How To End An Affair: 5 Tips

By Susan Willis

Being involved in an affair can force you to go through a rollercoaster of emotions, from the passion you feel for your lover to the piercing guilt that comes from being unfaithful to the person you are lying to. You might even feel the occasional thrill or adrenaline rush that can come from doing something that is “wrong” by societal standards.

Trouble is, you know it cannot last forever. Being in an affair is like living in a situation of controlled chaos – both exciting and ultimately wearing on your spirit. Not to mention the ethical and moral issues you face.

If you believe it is time to end things with your lover, here are 5 tips on how to end an affair:

1. Do it quickly – don’t put off the inevitable:

[youtube]http://www.youtube.com/watch?v=KKPNEFQyp9E[/youtube]

While we sometimes hear of the affair that lasts years or decades, most affairs are a relative flash in the pan, lasting maybe a few weeks or months at the most. All evidence points to the fact that affairs must one day come to an end. Your affair is no exception. For every day that goes by that you do not end it, you risk eventually being found out and hurting the one you love. When affairs end that way, usually at least three hearts are broken instead of just two.

2. Be gentle and respectful to your lover during the breakup:

Of course, to end your affair you will have to face your lover with the fact that you want to break things off. That can be a painful thing to do. While you may not want to admit it, you have probably developed feelings of caring and love for your newer lover, as well. In a sense, you now care romantically about at least two people at the same time. Your lover has feelings, too, and those feelings stand to be hurt if you break things off in an insensitive manner. Also, by going easy on your lover, you can avoid some version of the Fatal Attraction situation whereby the jilted ex-lover starts giving you or your family undue attention. So, share the news of your impending breakup to your lover in a way that is gentle and preserves their dignity.

3. Once you cut things off, cut them off completely:

A strong temptation in ending an affair, of course, is the desire to go back to your lover periodically for sex or other types of intimacy – even though you know you should not. This is especially likely if, since breaking off your affair, you have not made much progress in terms of improving the relationship you have with your original lover. So, make a clean break, as they say, and vow to never see your lover in a romantic way again. Then, to fill up the void, get busy improving the relationship you have with the person you cheated on.

4. Change your phone number and e-mail address if necessary:

To really minimize the temptation to stay in contact with your now-ex-lover, try changing your vital contact information, such as your phone number and e-mail address. Doing so will reduce the temptation to contact them – or they you.
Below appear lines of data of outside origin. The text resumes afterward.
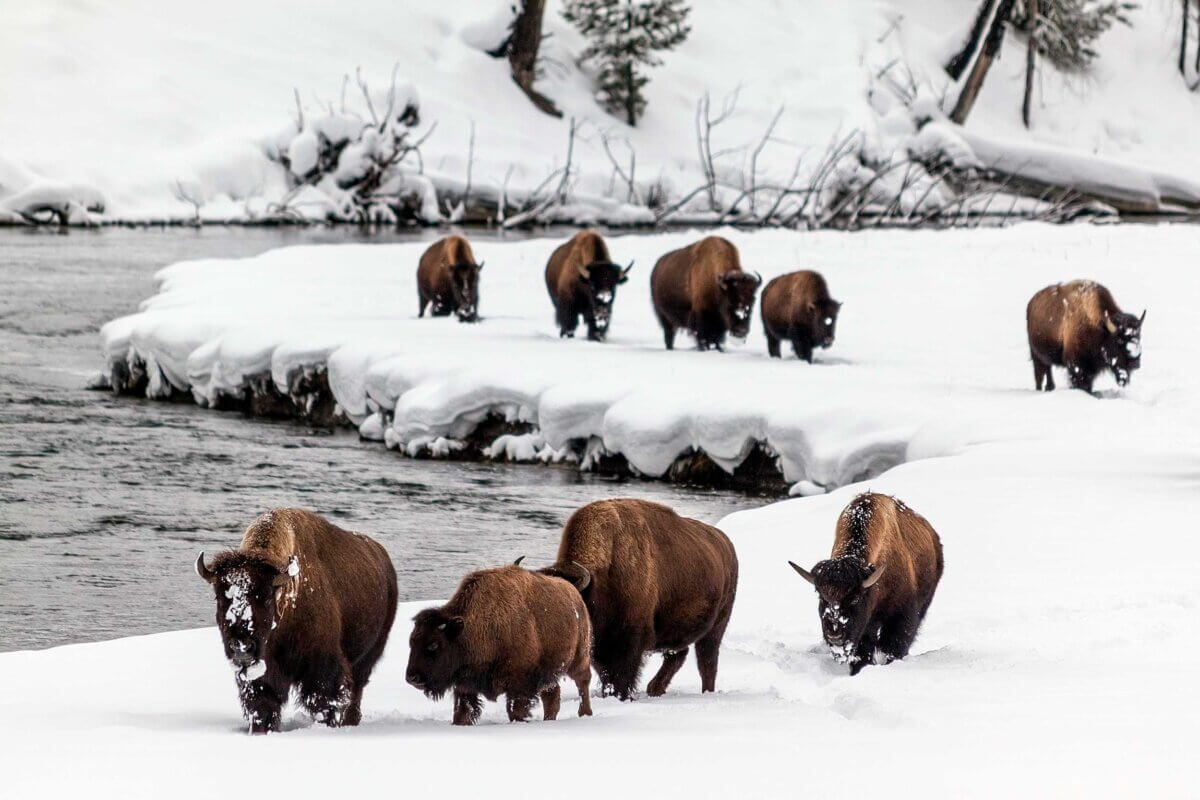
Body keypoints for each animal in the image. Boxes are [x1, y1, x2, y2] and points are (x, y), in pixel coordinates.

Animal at [195, 508, 398, 733]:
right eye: (220, 597)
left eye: (266, 596)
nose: (241, 647)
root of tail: (382, 556)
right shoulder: (263, 673)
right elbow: (263, 704)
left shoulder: (322, 665)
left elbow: (325, 700)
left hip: (368, 655)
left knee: (357, 690)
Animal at [405, 564, 593, 725]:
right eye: (411, 642)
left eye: (433, 645)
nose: (412, 678)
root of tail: (574, 592)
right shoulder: (465, 686)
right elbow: (463, 711)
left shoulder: (520, 684)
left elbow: (516, 711)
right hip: (549, 673)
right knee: (552, 696)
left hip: (579, 657)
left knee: (582, 681)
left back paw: (585, 714)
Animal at [538, 499, 738, 700]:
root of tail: (727, 544)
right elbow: (607, 675)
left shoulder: (630, 639)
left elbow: (623, 675)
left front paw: (621, 696)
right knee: (679, 654)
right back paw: (655, 689)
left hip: (717, 626)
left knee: (707, 662)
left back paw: (705, 692)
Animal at [789, 492, 943, 676]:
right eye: (821, 597)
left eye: (855, 598)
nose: (835, 635)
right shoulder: (864, 628)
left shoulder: (902, 615)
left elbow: (894, 644)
5. Decide whether you will tell the person you cheated on about the affair:

The decision about whether to inform the person you cheated on about your affair is of course an intensely personal one. Some people feel that they cannot fully come clean with their conscious unless they tell the person they cheated on exactly what happened. Of course, this course of action in many cases will lead to a complete loss of trust, devastated emotions for all involved, and a breakup of the original relationship. Some people choose to take the secret to their grave, while others choose to tell all. Regardless of the path you choose, you need to come to terms with your decision and then stick to it.

Ending an affair is never easy. But, you may find that doing so is the smartest course of action as you try to heal your mind, body and soul after the experience. Once you have ended your affair, put 100% of your romantic energy into improving the relationship with the person you cheated on. No matter how bad things may seem now, healing between you can happen – I have seen it first-hand.